Written task a: Write out the passage on Indian government debt sustainability in full, with no changes.

Page extract:
::::::::
To begin with, as argued earlier, the crossover that occurred during 1997-98 due to the temporary drop in GDP growth, despite falling interest rates, should not be interpreted as indicating instability. Turning to the chosen interest rate measure of these authors, it is not clear that the redemption yield R(RY) is a better measure of current debt servicing costs than the weighted interest rate on current market loans, R(ML) used here. Their rationale for using R(RY) is that, since it is based on secondary market prices, it reflects market conditions better than the cost of borrowing in the primary market. It is certainly the case that the Indian primary market is affected by primary placement with and devolvement upon the RBI, and so a measure of current borrowing costs, such as R(ML) may understate the true current cost of borrowing. However, the secondary market is very thin and also distorted, partly because of the absence of a healthy primary market. So R(RY) is unlikely to be a better indicator of debt costs than R(ML). More crucially, their time series forecast, and judgmental assessment has not held up: the redemption yield R(RY) fell by over 200 basis points to 10.59 per cent during fiscal year 1997-98 (Table 1). Their conclusion that debt cannot be sustained unless nominal income grows by at least by 16.5 per cent (forecasted interest rate) is rather tenuous.38
Another study (Jha, 1999) concludes that the debt is not sustainable by showing that although Domar stability holds with respect to R(D), it generally does not hold with respect to the call money rate and the commercial bank lending rate. While the author is correct in emphasising that R(D) reflects low interest rate debt contracted earlier and not the current cost of servicing debt, it does not follow that the call money rate and the commercial bank lending rate should instead be used to assess stability. Since these private borrowing rates incorporate default risk, they are higher than the current rate on government debt, R(ML). Assessing stability using private borrowing rates overstates the scope for debt instability.
::::::::
Data rows:
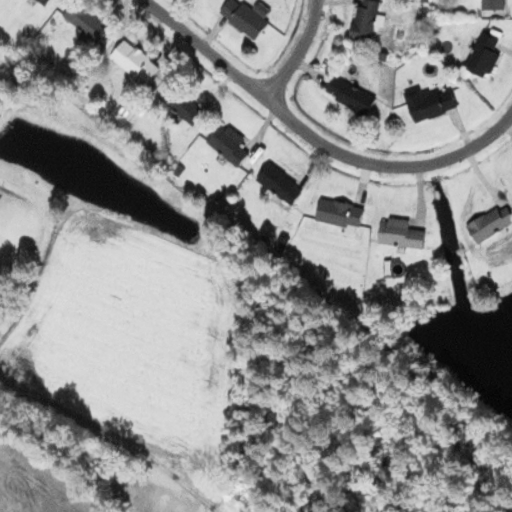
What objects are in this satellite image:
building: (44, 2)
building: (493, 4)
building: (246, 17)
building: (86, 21)
road: (295, 49)
building: (483, 55)
building: (135, 61)
building: (351, 96)
building: (429, 103)
building: (182, 104)
road: (319, 136)
building: (228, 144)
building: (280, 184)
building: (339, 213)
building: (490, 223)
building: (400, 233)
road: (112, 436)
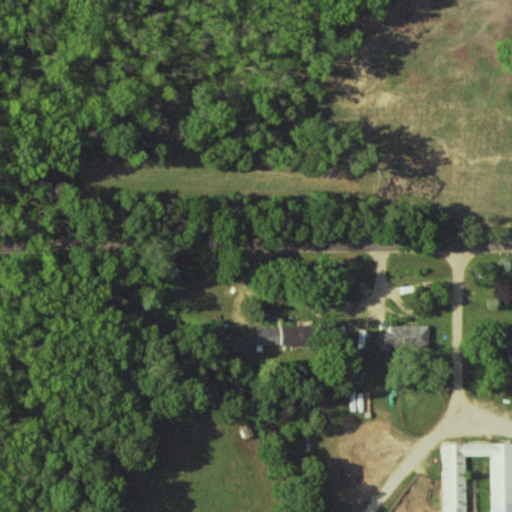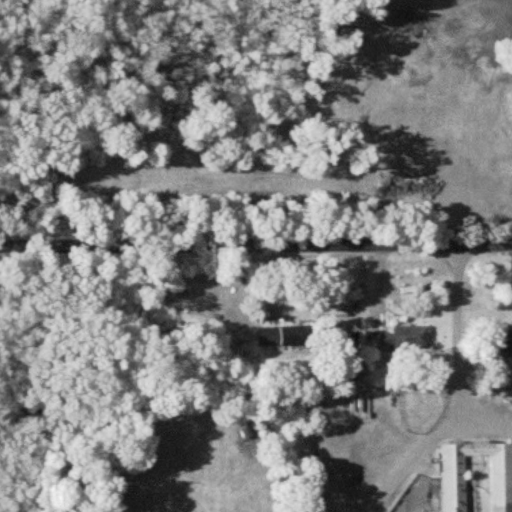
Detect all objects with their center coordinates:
road: (256, 245)
building: (281, 335)
building: (404, 339)
building: (504, 340)
road: (8, 376)
road: (456, 394)
road: (483, 416)
building: (476, 474)
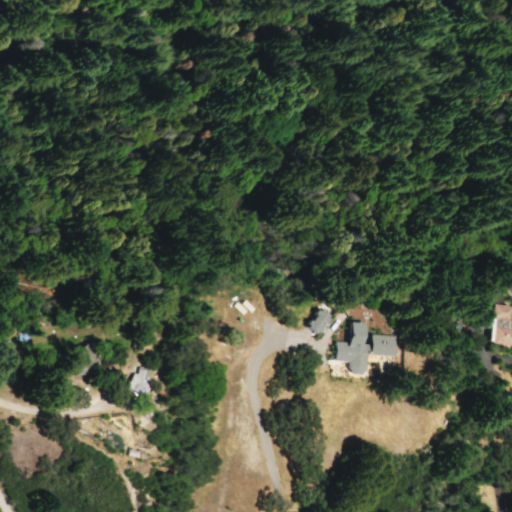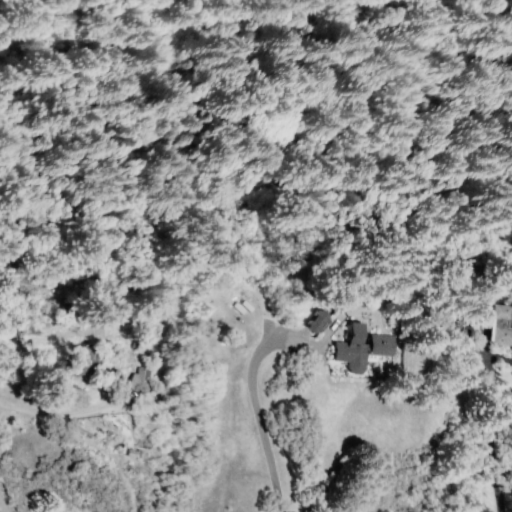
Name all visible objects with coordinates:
building: (314, 322)
building: (500, 325)
building: (358, 348)
building: (79, 359)
building: (135, 382)
road: (49, 410)
road: (259, 421)
road: (493, 423)
road: (3, 503)
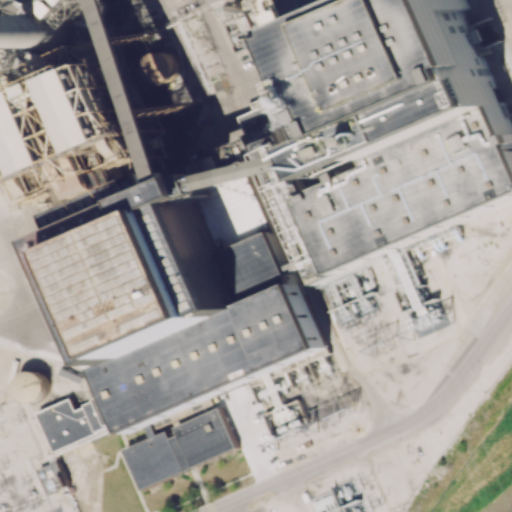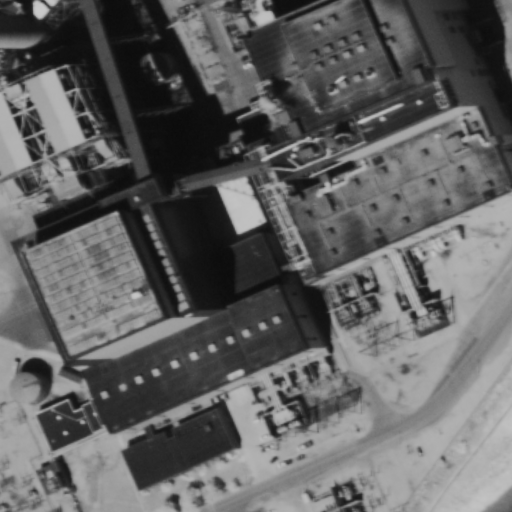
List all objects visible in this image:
building: (74, 5)
building: (0, 54)
road: (299, 213)
road: (2, 216)
building: (185, 236)
power plant: (256, 255)
building: (137, 266)
road: (74, 275)
building: (67, 318)
power tower: (434, 326)
power tower: (388, 348)
building: (75, 374)
building: (34, 386)
power tower: (341, 415)
power tower: (292, 435)
road: (375, 435)
power substation: (19, 461)
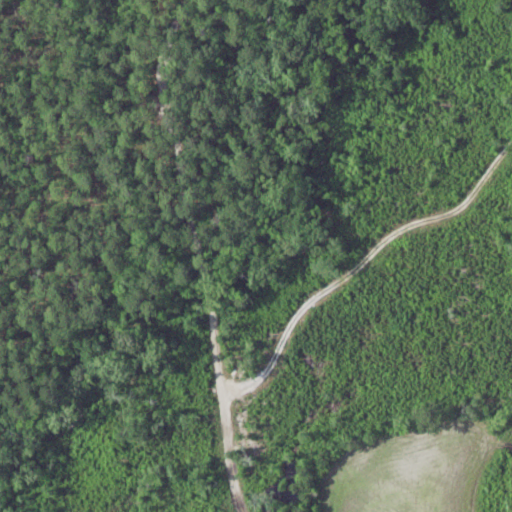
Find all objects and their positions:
road: (169, 262)
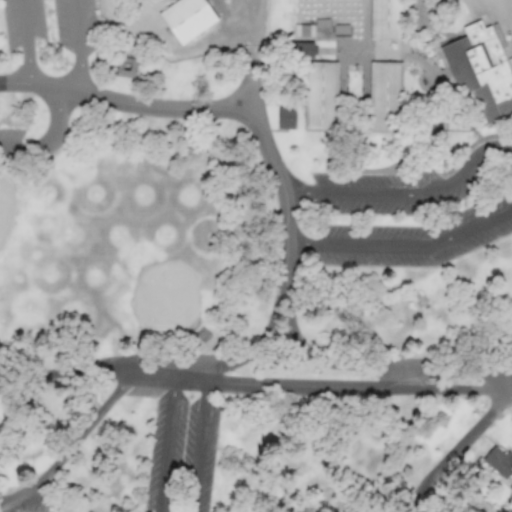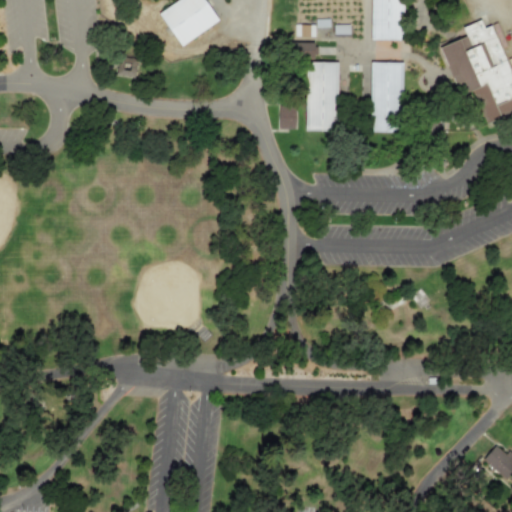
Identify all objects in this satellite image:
road: (70, 2)
building: (186, 18)
building: (187, 18)
building: (386, 19)
building: (385, 20)
building: (301, 30)
building: (301, 49)
road: (254, 59)
building: (125, 65)
building: (480, 70)
building: (319, 96)
building: (320, 96)
building: (385, 97)
building: (385, 97)
road: (215, 109)
building: (285, 118)
road: (48, 139)
parking lot: (10, 141)
road: (507, 176)
parking lot: (403, 212)
park: (22, 224)
park: (256, 256)
park: (144, 271)
road: (257, 346)
road: (375, 367)
road: (255, 386)
road: (166, 445)
road: (457, 445)
road: (71, 446)
road: (199, 447)
building: (499, 461)
building: (499, 462)
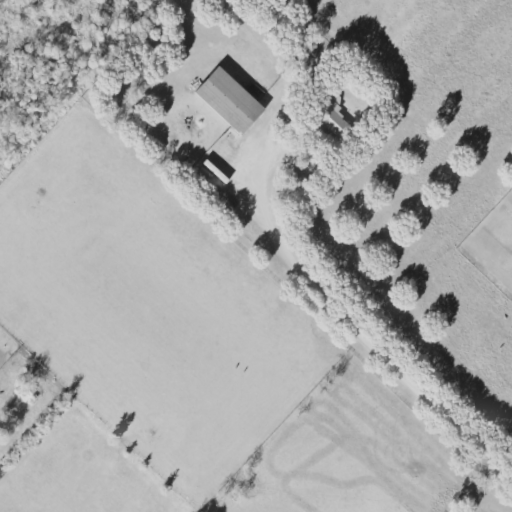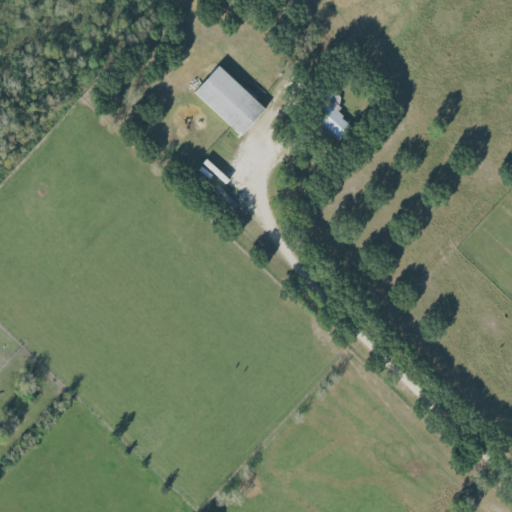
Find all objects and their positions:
building: (229, 100)
building: (333, 118)
road: (363, 335)
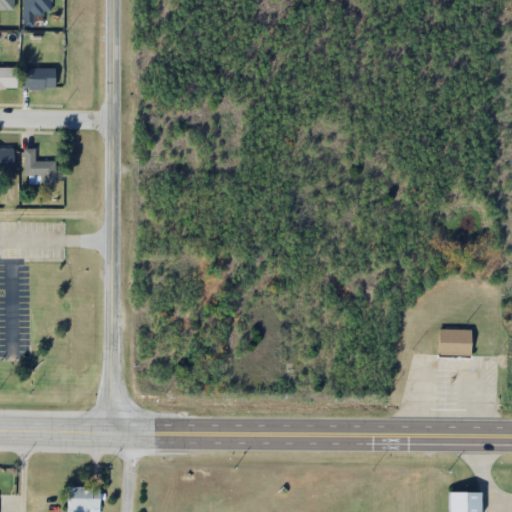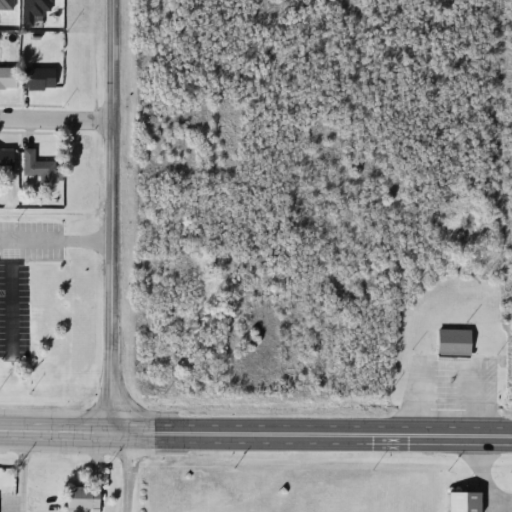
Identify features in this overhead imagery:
building: (7, 77)
building: (7, 77)
building: (37, 77)
building: (37, 78)
road: (57, 118)
building: (6, 159)
building: (6, 159)
building: (36, 168)
building: (37, 169)
road: (57, 209)
road: (113, 216)
building: (453, 342)
road: (55, 431)
road: (311, 434)
road: (22, 471)
building: (84, 495)
building: (81, 499)
building: (462, 502)
building: (463, 502)
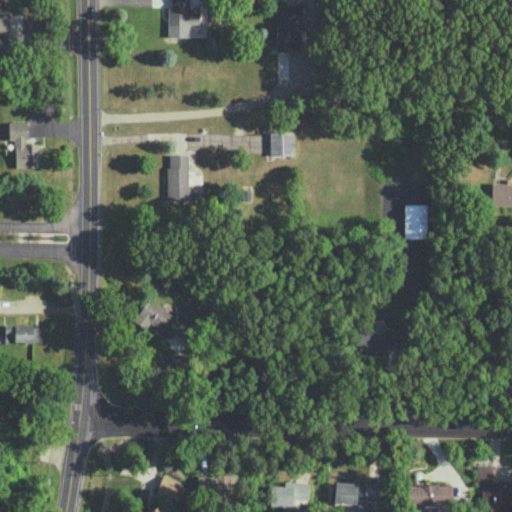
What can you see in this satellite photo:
building: (180, 17)
building: (287, 27)
road: (204, 110)
building: (280, 142)
building: (22, 147)
building: (177, 176)
building: (414, 219)
road: (45, 229)
road: (43, 252)
road: (86, 256)
building: (164, 319)
building: (23, 332)
building: (379, 337)
road: (293, 423)
building: (167, 485)
building: (216, 486)
building: (492, 488)
building: (288, 492)
building: (356, 492)
building: (428, 495)
building: (159, 508)
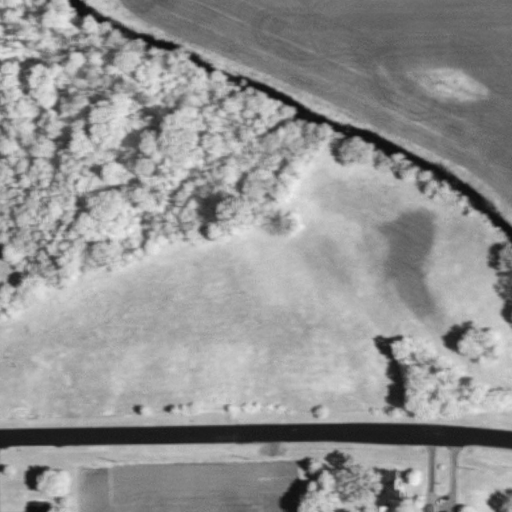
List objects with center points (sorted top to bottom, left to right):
road: (256, 432)
building: (390, 492)
building: (39, 506)
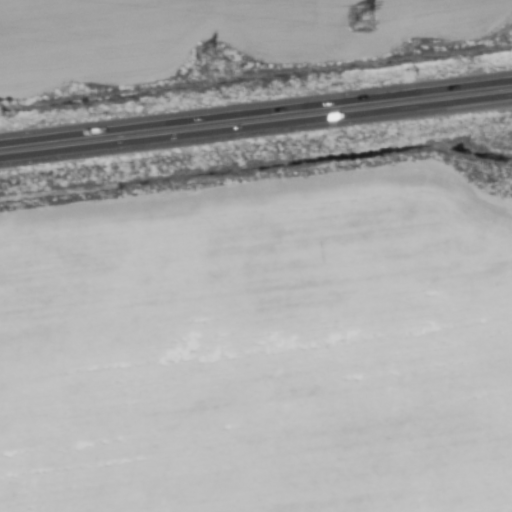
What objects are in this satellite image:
power tower: (360, 24)
power tower: (205, 58)
road: (256, 116)
road: (256, 131)
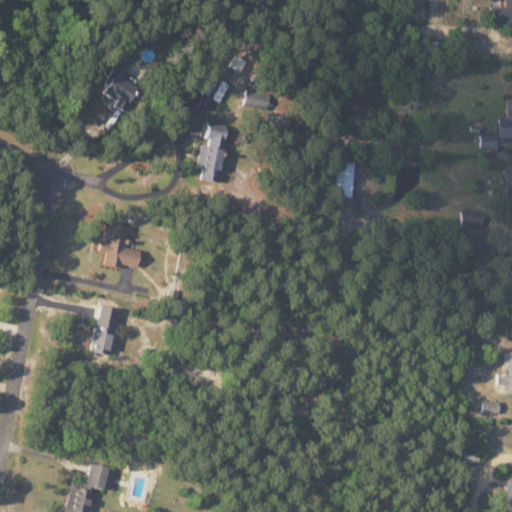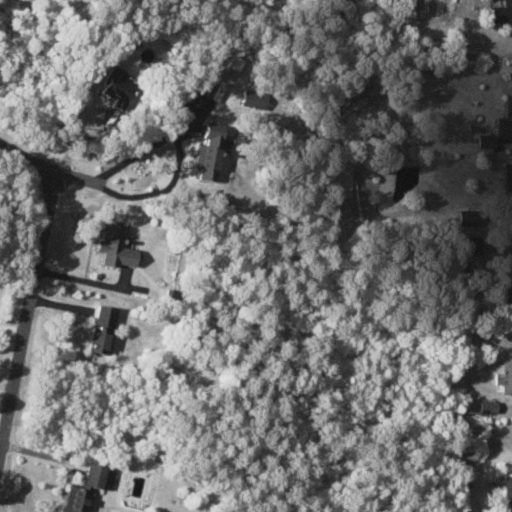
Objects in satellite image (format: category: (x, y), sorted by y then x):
building: (501, 10)
building: (208, 82)
building: (117, 84)
building: (506, 119)
building: (487, 139)
building: (211, 150)
road: (47, 169)
building: (344, 177)
building: (509, 180)
building: (471, 215)
building: (117, 244)
building: (508, 277)
road: (26, 325)
building: (103, 338)
building: (506, 371)
building: (490, 405)
building: (470, 456)
building: (87, 487)
building: (509, 493)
::::::::
Written task b: In the listing, revise the part that opens with the line containing "Objects in satellite" and closes with the line containing "building: (506, 371)" by replacing "satellite image" with "aerial image", leaving all else untouched. Give back only those lines.

Solution a:
To begin with, as argued earlier, the crossover that occurred during 1997-98 due to the temporary drop in GDP growth, despite falling interest rates, should not be interpreted as indicating instability. Turning to the chosen interest rate measure of these authors, it is not clear that the redemption yield R(RY) is a better measure of current debt servicing costs than the weighted interest rate on current market loans, R(ML) used here. Their rationale for using R(RY) is that, since it is based on secondary market prices, it reflects market conditions better than the cost of borrowing in the primary market. It is certainly the case that the Indian primary market is affected by primary placement with and devolvement upon the RBI, and so a measure of current borrowing costs, such as R(ML) may understate the true current cost of borrowing. However, the secondary market is very thin and also distorted, partly because of the absence of a healthy primary market. So R(RY) is unlikely to be a better indicator of debt costs than R(ML). More crucially, their time series forecast, and judgmental assessment has not held up: the redemption yield R(RY) fell by over 200 basis points to 10.59 per cent during fiscal year 1997-98 (Table 1). Their conclusion that debt cannot be sustained unless nominal income grows by at least by 16.5 per cent (forecasted interest rate) is rather tenuous.38
Another study (Jha, 1999) concludes that the debt is not sustainable by showing that although Domar stability holds with respect to R(D), it generally does not hold with respect to the call money rate and the commercial bank lending rate. While the author is correct in emphasising that R(D) reflects low interest rate debt contracted earlier and not the current cost of servicing debt, it does not follow that the call money rate and the commercial bank lending rate should instead be used to assess stability. Since these private borrowing rates incorporate default risk, they are higher than the current rate on government debt, R(ML). Assessing stability using private borrowing rates overstates the scope for debt instability.

Solution b:
Objects in aerial image (format: category: (x, y), sorted by y then x):
building: (501, 10)
building: (208, 82)
building: (117, 84)
building: (506, 119)
building: (487, 139)
building: (211, 150)
road: (47, 169)
building: (344, 177)
building: (509, 180)
building: (471, 215)
building: (117, 244)
building: (508, 277)
road: (26, 325)
building: (103, 338)
building: (506, 371)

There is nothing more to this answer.